Every week day I drive east in the morning, heading for the gold towers along Dallas’s Central Expressway. I park my car in the garage and head for the elevators. Now, I don’t see a lot of road rage or impatience on my drive to the office. It’s a nice three-lane road, the lights fairly well timed, a lake and some trees along the way. It’s all relatively serene for rush hour driving.
But in the elevators there is evidence of the impatience to get in, get to work, get out, get home. What evidence, you ask? Well, it’s an old building, a bit of a landmark in Dallas, and the elevators are well worn. You’ll see some southern hospitality as people do hold the doors for each other, and gentlemen often let the ladies get on and off first (though I’m not sure what that’s all about).

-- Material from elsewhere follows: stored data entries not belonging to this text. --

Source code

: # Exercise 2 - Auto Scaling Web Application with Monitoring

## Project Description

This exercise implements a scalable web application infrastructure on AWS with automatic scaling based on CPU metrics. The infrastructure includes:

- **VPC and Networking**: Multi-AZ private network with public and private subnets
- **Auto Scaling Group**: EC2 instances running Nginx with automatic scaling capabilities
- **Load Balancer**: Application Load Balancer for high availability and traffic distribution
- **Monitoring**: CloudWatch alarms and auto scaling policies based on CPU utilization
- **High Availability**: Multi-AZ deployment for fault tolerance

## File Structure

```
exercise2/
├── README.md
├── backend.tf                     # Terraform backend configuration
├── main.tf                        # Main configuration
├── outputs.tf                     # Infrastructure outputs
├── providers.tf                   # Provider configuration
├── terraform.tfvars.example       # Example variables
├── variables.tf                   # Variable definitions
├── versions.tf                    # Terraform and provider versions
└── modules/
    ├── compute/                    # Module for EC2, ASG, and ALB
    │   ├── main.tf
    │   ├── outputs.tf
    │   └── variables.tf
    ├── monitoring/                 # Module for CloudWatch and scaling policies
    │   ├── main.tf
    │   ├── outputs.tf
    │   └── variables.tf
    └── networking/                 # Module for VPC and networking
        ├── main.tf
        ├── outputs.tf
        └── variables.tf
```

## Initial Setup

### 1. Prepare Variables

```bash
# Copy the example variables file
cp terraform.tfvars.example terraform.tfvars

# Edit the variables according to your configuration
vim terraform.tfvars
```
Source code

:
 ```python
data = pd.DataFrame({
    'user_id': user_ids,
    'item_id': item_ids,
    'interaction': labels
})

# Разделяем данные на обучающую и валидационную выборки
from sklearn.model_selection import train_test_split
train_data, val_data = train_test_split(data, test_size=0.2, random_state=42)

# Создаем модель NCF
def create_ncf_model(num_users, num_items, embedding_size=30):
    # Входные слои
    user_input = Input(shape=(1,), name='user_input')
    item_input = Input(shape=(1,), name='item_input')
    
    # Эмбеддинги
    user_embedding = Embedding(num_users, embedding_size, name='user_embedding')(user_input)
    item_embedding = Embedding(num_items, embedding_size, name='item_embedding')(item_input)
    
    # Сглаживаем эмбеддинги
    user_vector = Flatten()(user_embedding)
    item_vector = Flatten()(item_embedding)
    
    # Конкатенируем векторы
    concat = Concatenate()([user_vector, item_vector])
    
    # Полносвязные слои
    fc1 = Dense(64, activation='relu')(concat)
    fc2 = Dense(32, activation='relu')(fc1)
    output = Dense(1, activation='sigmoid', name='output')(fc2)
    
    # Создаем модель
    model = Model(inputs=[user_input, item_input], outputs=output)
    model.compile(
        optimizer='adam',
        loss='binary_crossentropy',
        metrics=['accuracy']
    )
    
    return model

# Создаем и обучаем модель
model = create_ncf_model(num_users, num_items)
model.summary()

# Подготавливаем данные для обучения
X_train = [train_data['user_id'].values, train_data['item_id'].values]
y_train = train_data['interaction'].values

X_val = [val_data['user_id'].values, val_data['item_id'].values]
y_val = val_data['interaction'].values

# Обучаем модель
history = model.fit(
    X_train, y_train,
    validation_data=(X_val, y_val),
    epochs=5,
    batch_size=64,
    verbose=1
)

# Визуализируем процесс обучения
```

But note the Close Door button. All of the buttons have a clear plastic window covering them, all except Close Door, whose plastic cover was cracked and smashed through years ago, the letters rubbed off by thousands of oily thumbs and index fingers frantically pressing the button to get going already. I haven’t checked those for the higher levels, but all four elevators going to floors one through ten of the south tower suffer from this same symptom.
Now, it could be that the close door function doesn’t really work. These elevators are going to close their doors when they darn well please. Or, it could be that people are just impatient; they want to get where they’re going and not be held up by this slow machine that they can’t control.
Or it could simply be another symptom of the discomfort people feel when they’re in elevators. Being in a lift with other folks has always been a strange social phenomenon. We avoid eye contact and stare at the door, waiting for it to open and let us off. There’s a risk of claustrophobia or entrapment, and the sooner we get it over with the better. For those people who are most uncomfortable with the forced social situation, they may just be pressing the button to give themselves something to do.
Rumor has it, they’re installing new elevators in the building. This tiny evidence will be gone, this fossil remnant of our evolution to a society that expects nothing less than instant gratification.